The VELOCIRoACH manages top speeds of almost nine feet per second, despite being the size of, well, a cockroach
If you’ve ever seen cockroaches scuttle across the floor and out of reach, you know how frustratingly fast they can be. A researcher at the University of California, Berkeley’s Biomimetic Millisystems Lab has capitalized on that ability with the VELOCIRoACH, a tiny plastic and cardboard cockroach modeled on the American cockroach (P. americana) that’s the second fastest robot in the world, coming in behind Boston Dynamics’ menacing LS3 and tying for second place with the RHex robot.

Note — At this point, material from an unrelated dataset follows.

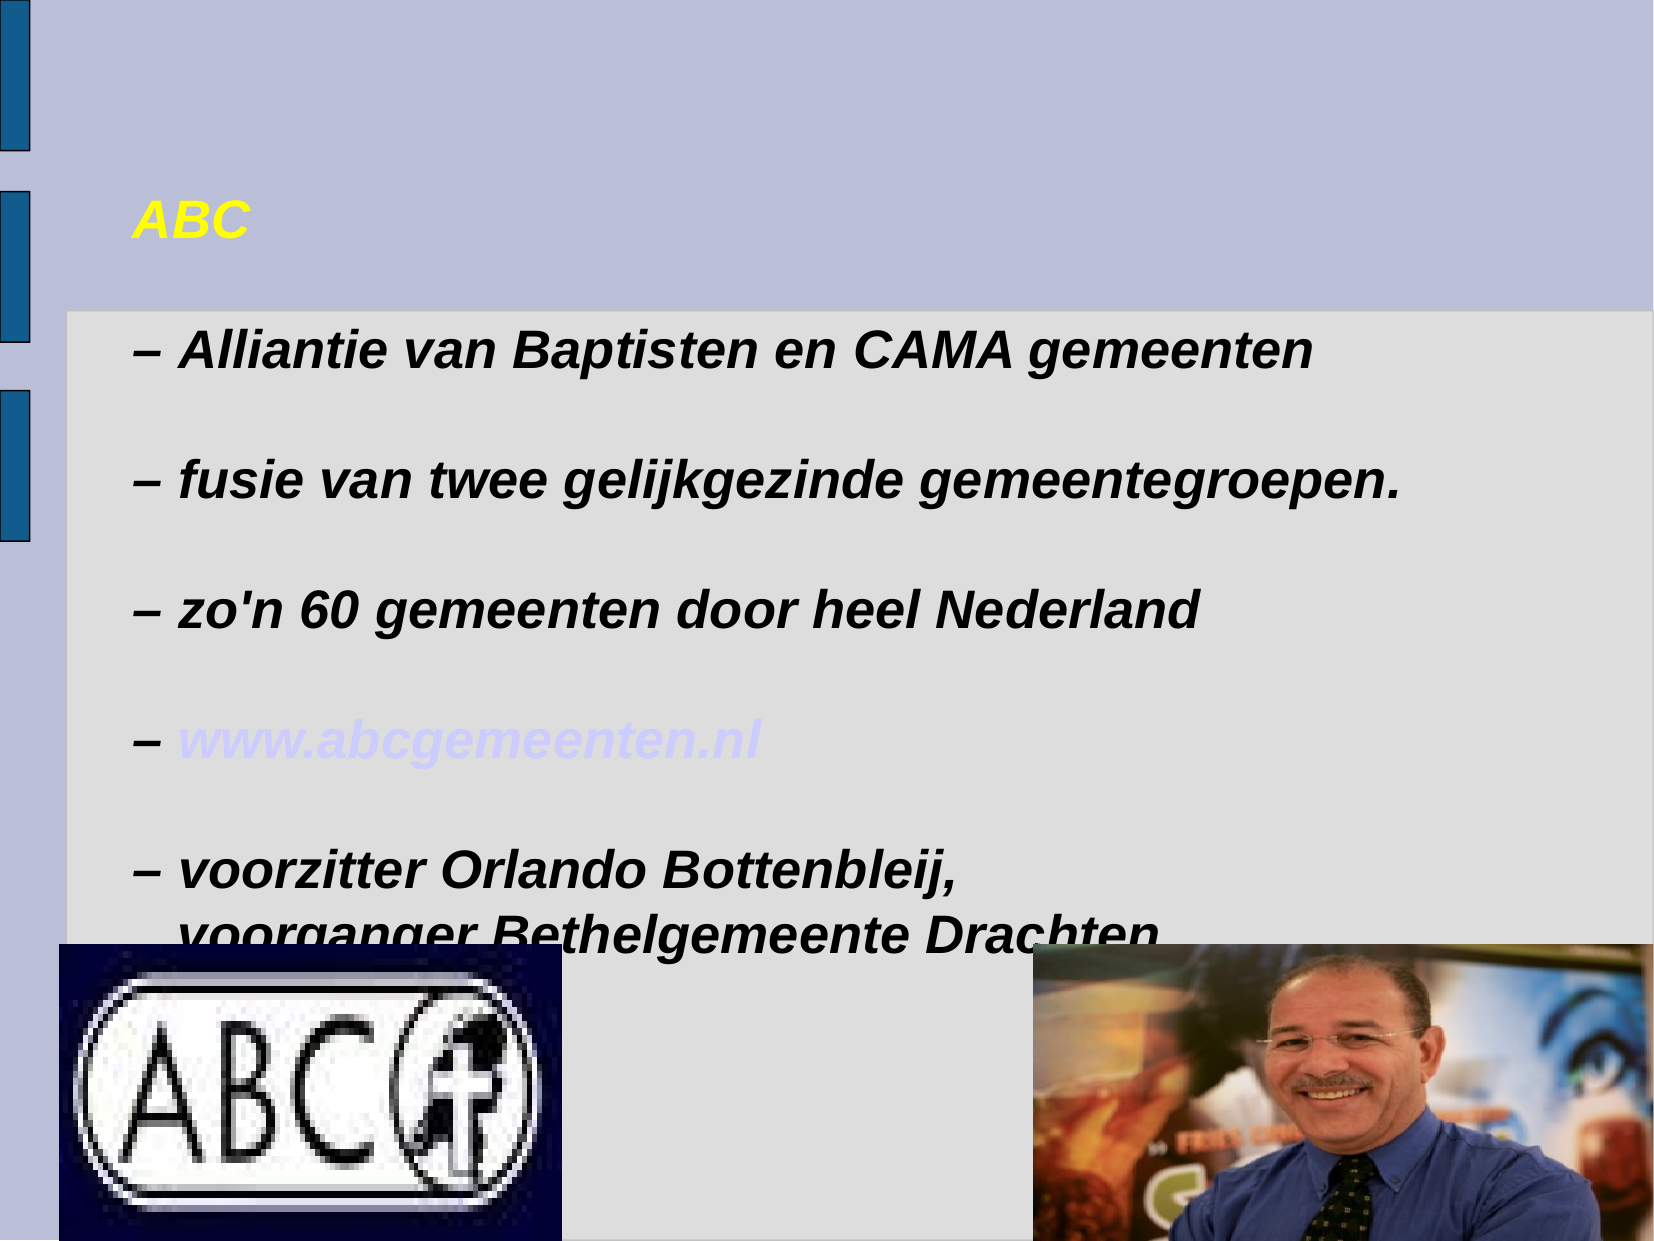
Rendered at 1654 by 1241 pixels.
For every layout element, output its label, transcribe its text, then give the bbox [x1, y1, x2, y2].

text_box ABC – Alliantie van Baptisten en CAMA gemeenten – fusie van twee gelijkgezinde gemeentegroepen. – zo'n 60 gemeenten door heel Nederland – www.abcgemeenten.nl – voorzitter Orlando Bottenbleij, voorganger Bethelgemeente Drachten [118, 177, 1654, 918]
picture [1033, 944, 1654, 1241]
picture [59, 944, 562, 1241]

The six-legged cockroach, which can travel at almost nine feet per second (about a ten-minute mile), improves upon a real cockroach’s speed with springy legs. As New Scientist explains, the VELOCIRoACH features C-shaped legs that touch the ground 15 times each second; three legs are on the ground at any given moment in order to maintain stability. It doesn’t avoid obstacles, instead bouncing its front up and pulling over anything in its away. While not the fastest robot in the world, VELOCIRoACH is the fastest for its size, moving 27 times its body length (10 cm) each second. The previous title-holder was iSprawl, another cockroach-inspired robot that runs at 16 body lengths per second.